Many other people commented on the thread, both reprimanding and encouraging the student to read. The article went on to comment on school reading level statistics being quite low in the U.S.
Perhaps this is because our generation has a world of knowledge right at our fingertips. One click of the mouse and most questions can be answered instantly. With resources like Google, Yahoo Answers, Ask.com and others, it could be that students are not challenging themselves anymore. A few Georgia State students, who prefer to remain unnamed, shared some ways that they cut corners in school.
“Sometimes I get overwhelmed with my workload. There are some things that just won’t get done unless I use the internet as a resource,” said a senior student.
But it can’t all be the fault of the students. After all, they are only utilizing the tools in front of them. Farmers use wheelbarrows to transport things that they don’t want to carry. Mathematicians use calculators so they don’t have to write everything on paper. None of these people are considered lazy for using the inventions that benefit them.
“I Google everything just to double-check myself,” a junior student said.
Perhaps students have wizened up to the fact that they can find almost any straight answer online. They know the areas of their schoolwork that they have to spend more time focusing on, and those they don’t. With the insane demand placed on students as a direct result of the economy, students have to optimize the time they have.
“Fake it ’til you make it,” said a sophomore student.

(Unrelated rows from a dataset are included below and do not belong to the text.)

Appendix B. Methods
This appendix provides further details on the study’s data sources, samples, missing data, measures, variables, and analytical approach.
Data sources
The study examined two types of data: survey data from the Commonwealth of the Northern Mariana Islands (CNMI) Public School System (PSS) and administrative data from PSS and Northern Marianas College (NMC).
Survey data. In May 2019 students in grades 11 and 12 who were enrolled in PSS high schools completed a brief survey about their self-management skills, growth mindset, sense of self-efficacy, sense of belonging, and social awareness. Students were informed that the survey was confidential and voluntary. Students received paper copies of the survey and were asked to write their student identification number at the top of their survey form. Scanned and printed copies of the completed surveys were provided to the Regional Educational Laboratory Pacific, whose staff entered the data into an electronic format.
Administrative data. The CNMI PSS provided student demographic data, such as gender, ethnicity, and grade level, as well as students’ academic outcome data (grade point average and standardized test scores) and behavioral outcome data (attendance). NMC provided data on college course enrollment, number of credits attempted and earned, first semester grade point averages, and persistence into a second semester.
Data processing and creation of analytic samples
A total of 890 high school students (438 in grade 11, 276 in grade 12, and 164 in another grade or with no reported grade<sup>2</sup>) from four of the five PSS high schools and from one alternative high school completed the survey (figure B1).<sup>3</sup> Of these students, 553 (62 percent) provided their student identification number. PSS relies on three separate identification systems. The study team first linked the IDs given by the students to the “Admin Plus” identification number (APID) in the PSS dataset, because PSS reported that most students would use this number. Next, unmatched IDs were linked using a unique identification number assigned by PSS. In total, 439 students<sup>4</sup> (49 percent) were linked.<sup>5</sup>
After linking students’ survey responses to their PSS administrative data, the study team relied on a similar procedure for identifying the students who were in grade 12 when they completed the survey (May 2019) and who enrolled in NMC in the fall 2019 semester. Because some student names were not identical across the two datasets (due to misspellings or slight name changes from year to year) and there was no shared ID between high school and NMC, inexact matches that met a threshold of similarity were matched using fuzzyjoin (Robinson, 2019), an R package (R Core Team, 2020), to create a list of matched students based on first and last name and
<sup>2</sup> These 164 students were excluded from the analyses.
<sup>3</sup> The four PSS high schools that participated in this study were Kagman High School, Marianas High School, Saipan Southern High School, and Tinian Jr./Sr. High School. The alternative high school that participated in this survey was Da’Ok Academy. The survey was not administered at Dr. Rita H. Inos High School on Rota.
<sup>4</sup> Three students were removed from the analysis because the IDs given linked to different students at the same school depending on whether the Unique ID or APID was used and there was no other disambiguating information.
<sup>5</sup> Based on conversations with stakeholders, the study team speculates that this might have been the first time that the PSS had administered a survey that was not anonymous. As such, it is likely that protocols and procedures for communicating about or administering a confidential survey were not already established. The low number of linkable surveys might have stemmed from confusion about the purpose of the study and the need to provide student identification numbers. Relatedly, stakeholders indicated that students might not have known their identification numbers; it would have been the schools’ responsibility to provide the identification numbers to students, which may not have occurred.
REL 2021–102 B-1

So, perhaps the Internet needs to be accepted for what it is: a gigantic tool. It’s a body of free and useful information and knowledge. It is the responsibility of teachers to give assignments that the Internet can’t answer. That’s not to say that everything is the fault of the teachers-it’s a combination of students, teachers and demand. Of course, there are lazy students out there, but there are lazy everybodys out there.